Albert war zuerst und mit ganzer Seele Theologe. Aber als solcher war er sicher für seine Zeit von einer geradezu revolutionären Weite. Er hatte keine Scheu, über die von der Kirche damals gesetzten Grenzen hinwegzudenken und seine Gedanken dann auch noch zu veröffentlichen. Dies macht sein Engagement für die Aufnahme der Ideen des griechischen Philosophen Aristoteles in die Philosophie und die Theologie besonders deutlich. Albert gilt nicht zu Unrecht als ein Mitbegründer des mittelalterlichen Aristotelismus. Er wollte den Intellektuellen des Westens die Lehre des Aristoteles verständlich machen und stand dabei mitten im Ringen um die Vereinbarkeit dieses philosophischen Weltbildes mit dem traditionell kirchlichen. Ganz bewusst setzte er sich über die damals herrschenden Verbote hinweg, die bestimmt waren von der Angst eines Identitätsverlustes der Christenheit, weil die zur Verfügung stehenden Texte Übersetzungen islamischer Araber waren, die natürlich den Philosophen mit ihrer Brille lasen. Albert hatte diese Angst nicht.


Es wurde schon festgestellt, dass Albert sich sehr früh auch mit Fragen der Naturwissenschaft beschäftigte. Er brachte es dabei zu einem für den Kenntnisstand seiner Zeit universalen Wissen. Aber diese Kenntnis der Naturzusammenhänge hatte für Albert stets auch einen theologischen Hintergrund. Naturerkenntnis bedeutete für ihn das Buchstabieren eines Buches, das Gott selbst zum Verfasser hat: das Buch der Schöpfung. Die Welt, so wie sie vorfindbar ist und erforscht werden kann, faszinierte Albert. Aber er verstand sie nie als eine Konkurrenz zu Gott, sondern sie führte – im Gegenteil – immer näher zu dem hin, den er als den Schöpfer allen Seins erkannte und anerkannte. So sah er dann auch in der Beschäftigung mit den „Niederungen“ der Welt keine Abkehr von Gott, sondern eine Hinkehr zum Schöpfer. Dass ihm die Nachwelt für diese wissenschaftliche Weite und sein enormes Wissen den Ehrentitel „Doctor universalis“ gab, war deshalb nicht unbegründet.
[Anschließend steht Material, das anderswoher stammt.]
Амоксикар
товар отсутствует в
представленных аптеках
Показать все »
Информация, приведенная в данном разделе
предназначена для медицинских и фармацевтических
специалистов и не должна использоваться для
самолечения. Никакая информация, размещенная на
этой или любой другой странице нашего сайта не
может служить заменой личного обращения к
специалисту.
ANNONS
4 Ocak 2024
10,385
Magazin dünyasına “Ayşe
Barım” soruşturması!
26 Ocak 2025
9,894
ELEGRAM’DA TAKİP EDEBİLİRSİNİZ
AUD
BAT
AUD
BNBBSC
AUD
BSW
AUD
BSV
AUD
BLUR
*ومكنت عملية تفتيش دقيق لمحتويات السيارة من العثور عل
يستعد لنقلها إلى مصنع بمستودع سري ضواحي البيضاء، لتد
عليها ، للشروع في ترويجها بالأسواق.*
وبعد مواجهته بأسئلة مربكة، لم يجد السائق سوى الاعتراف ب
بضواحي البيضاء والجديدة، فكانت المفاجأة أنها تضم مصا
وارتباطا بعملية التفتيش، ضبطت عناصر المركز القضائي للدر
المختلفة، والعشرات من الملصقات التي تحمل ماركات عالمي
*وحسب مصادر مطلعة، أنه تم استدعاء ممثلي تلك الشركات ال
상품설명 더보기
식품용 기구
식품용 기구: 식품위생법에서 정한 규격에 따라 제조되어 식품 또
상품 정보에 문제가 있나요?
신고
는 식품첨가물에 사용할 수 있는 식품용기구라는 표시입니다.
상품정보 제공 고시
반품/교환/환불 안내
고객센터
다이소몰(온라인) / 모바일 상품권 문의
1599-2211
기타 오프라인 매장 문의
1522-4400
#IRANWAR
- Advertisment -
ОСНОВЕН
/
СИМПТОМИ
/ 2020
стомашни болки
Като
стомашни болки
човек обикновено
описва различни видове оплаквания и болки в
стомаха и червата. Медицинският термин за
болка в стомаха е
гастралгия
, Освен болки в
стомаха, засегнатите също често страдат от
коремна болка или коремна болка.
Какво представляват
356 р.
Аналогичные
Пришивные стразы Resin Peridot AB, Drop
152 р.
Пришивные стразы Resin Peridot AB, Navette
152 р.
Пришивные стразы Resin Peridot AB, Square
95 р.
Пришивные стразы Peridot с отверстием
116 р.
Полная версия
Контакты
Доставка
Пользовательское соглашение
Albert hat, und das macht ihn sicher auch für unsere Zeit noch beispielhaft, seine unermüdlichen Kräfte stets dem Streben nach Wahrheit gewidmet. Und er hat dabei nachdrücklich betont, dass die naturwissenschaftliche Wahrheit, heute würden wir vielleicht sagen die empirischen Wissenschaften, und die philosophische Wahrheit für eine gesunde Theologie, die für ihn „die Wissenschaft von der besonderen Offenbarung Gottes an die Menschen“ bedeutet, unentbehrlich ist.